Stored dataset items:
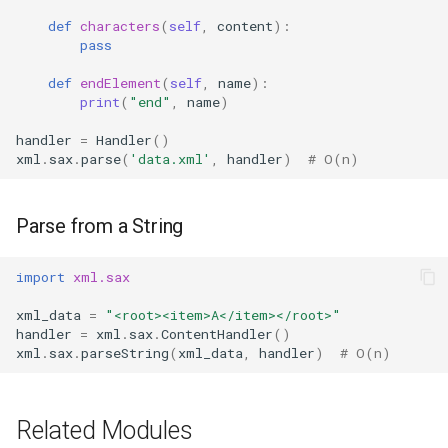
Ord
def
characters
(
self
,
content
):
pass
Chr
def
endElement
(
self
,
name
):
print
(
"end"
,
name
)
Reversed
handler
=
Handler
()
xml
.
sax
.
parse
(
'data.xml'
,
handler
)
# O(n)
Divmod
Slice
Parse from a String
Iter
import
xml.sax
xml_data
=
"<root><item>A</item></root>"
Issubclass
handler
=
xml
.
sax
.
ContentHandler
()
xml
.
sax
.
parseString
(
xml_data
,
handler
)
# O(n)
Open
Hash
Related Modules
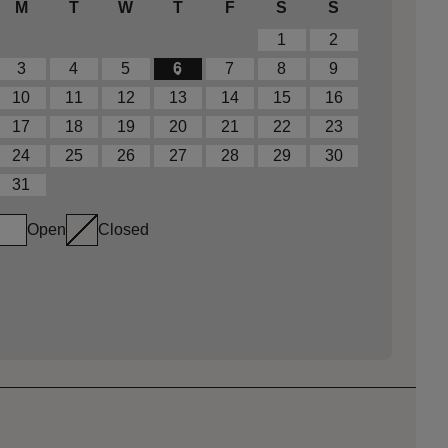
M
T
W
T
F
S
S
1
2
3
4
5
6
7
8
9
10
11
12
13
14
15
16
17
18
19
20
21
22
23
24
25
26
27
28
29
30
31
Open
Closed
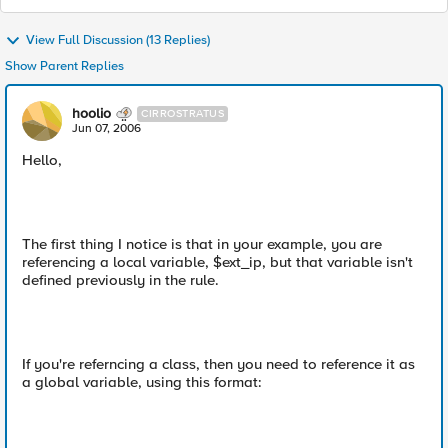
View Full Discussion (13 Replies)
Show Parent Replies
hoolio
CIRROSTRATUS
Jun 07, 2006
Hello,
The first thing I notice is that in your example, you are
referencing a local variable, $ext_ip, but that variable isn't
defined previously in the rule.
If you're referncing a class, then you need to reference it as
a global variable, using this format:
* * *
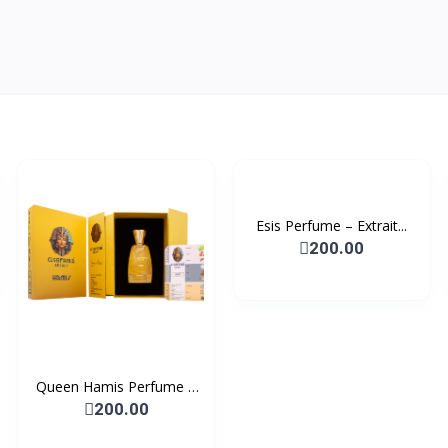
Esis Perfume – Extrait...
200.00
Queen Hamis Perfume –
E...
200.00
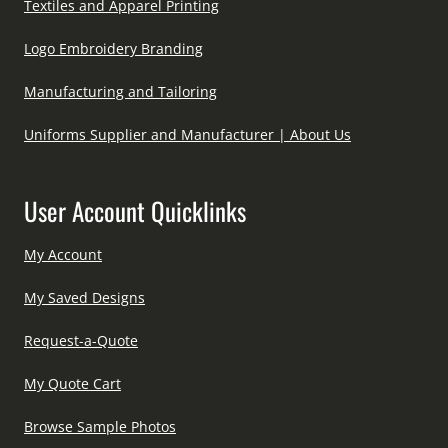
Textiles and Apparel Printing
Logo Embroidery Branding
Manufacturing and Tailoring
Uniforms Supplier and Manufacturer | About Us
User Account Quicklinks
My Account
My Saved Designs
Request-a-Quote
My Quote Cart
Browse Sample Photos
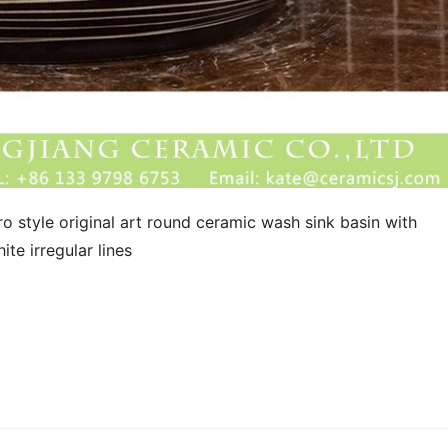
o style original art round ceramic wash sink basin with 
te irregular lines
---
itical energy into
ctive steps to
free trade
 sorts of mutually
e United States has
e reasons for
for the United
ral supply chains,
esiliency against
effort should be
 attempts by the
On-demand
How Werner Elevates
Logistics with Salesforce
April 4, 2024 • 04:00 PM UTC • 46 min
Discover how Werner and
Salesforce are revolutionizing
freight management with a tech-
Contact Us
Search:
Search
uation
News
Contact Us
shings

▸ **Exercise instructions**
Filter the entries above and keep only the lines with the word "Perfume".

▸ **Task answer**
Esis Perfume – Extrait...
Queen Hamis Perfume –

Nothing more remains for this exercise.